Dress · Edwardian/Teens · Finished! · Puget Sound Ladies Costume Society

The Lady Mary Dress & the Titanic Tea

I’m just going to skip the part where I apologize profusely for taking so long to post about this fun and fabulous event and go straight to photos of the event itself and the dress I managed to crank out for it. Sound good? Ok!

So, Saturday was the Titanic Centennial Tea, an event hosted by The Puget Sound Ladies Costume Society and headed by yours truly. Readers, it was amazing. The food was delicious, the converstion excellent (we spent most of the time chatting about history nerd stuff, including the ship and reenacting), and the setting was lovely. All of the ladies were so well-dressed, and I was slightly jealous that I didn’t manage to crank out a hat since there were so many whimsical hats there. Oh, well.

So, the dress! It’s made out of a yellow and white poly-cotton striped fabric that I got from one of my best friends, Nona. I managed to finish it the morning of, and ended up having a bit of a wardrobe malfunction in that the dress placket was too tight and the snaps I put in the back wouldn’t stay closed. So, I had daddy safety pin me up in the back before I left. đŸ˜‰

I probably won’t be making this dress again anytime soon, but I would recommend the pattern (Laughing Moon #104) to others looking for a good Edwardian dress pattern. And combined with lots of lace and some pearls, I was quite pleased with it. Since I was making a yellow version of the Lady Mary Dress, I decided to try my best “Lady Mary indifference” face:

The hair was an interesting experience, as my only experiences with historic hair have mainly been confined to the 1850s/60s or 1940s/50s/60s. I used this fabulous tutorial and was really pleased with the results (so pleased, in fact, that I left it in the style after the tea when I went to go see Titanic in 3D).

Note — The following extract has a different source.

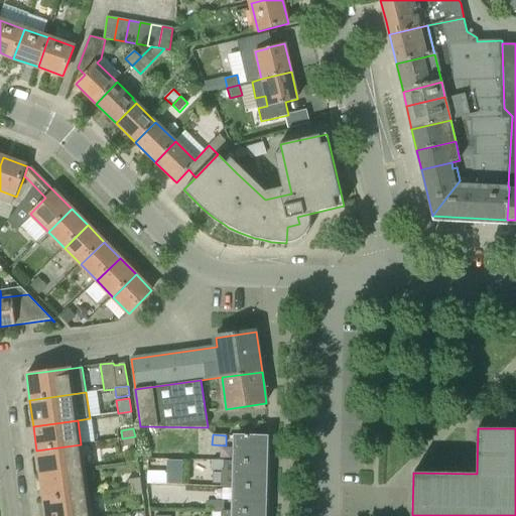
[(235,461),(266,462),(266,436),(236,435),(235,461)]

Speaking of the re-releasing of the movie and the amount of Titanic Centennial celebrations I’ve seen going on, the cult around the popularity of this shipwreck is really fascinating to me. Of course, the ship itself and its role as sort of a microcosmic view of the world at the time is also fascinating, but I’m really interested in how engrossed we as a culture seem to be in the whole tragedy surrounding. Without a doubt, the 1997 movie helped in this regard (Leo Dicaprio especially), but I don’t think that’s the whole reason. I think the sinking really marked the beginning of the modern age, with WWI beginning 2 short years later.

Interestingly enough, one of the gals at the tea asked me why I had decided to put together a tea to celebrate the centennial, and after jokingly (but somewhat truthfully) saying, “I was dumped!” I told her that I’d always been fascinated by the ship and that this was a good opporotunity to do an Edwardian event. I’ve actually been thinking about this question and my response to it quite a bit the past few days, and I can’t help but wonder: is there something morbid in commemorating the deaths of over 1500 people in a shipwreck a hundred years ago? And if it is, what does that say about commemorating other tragic events of the past, like the Civil War or the American Revolution, which are significantly more commemorated via reenactments? Thoughts on this?

Anyways, more photos can be seen of the event here on the PSLCS blog. We’re planning a Bastille Day Croquet picnic as our next event, probably in July. Definitely looking forward to making an outfit for that!

3 thoughts on “The Lady Mary Dress & the Titanic Tea

  1. In my opinion, the event was fascinating and upsetting to pretty much everyone in the western world because it was a harsh reminder that technology and money does not insulate us/ people from danger, harm, or death. The focus of rememberence in this event is on the wealthier passengers of the ship and how their privileged lives were interrupted, with the death of the majority 3rd class passengers as a numeric afterthought. People continue to remember this event because of how it affected the elite.
    In contrast the Triangle Shirtwaist Fire, which occurred one year earlier, is largely forgotten by the popular consciousness. At the time this tragedy, which played out in the middle of New York City and was witnessed by many citizens, is said to have thrown the City into a state of emotional shock and depression. While this event was very important to the elevation of both women’s rights, worker’s rights, and building safety issues in its day, it is not remembered with anywhere near as much zeal as the Titanic because the Triangle Shirtwaist Fire affected only poor working women.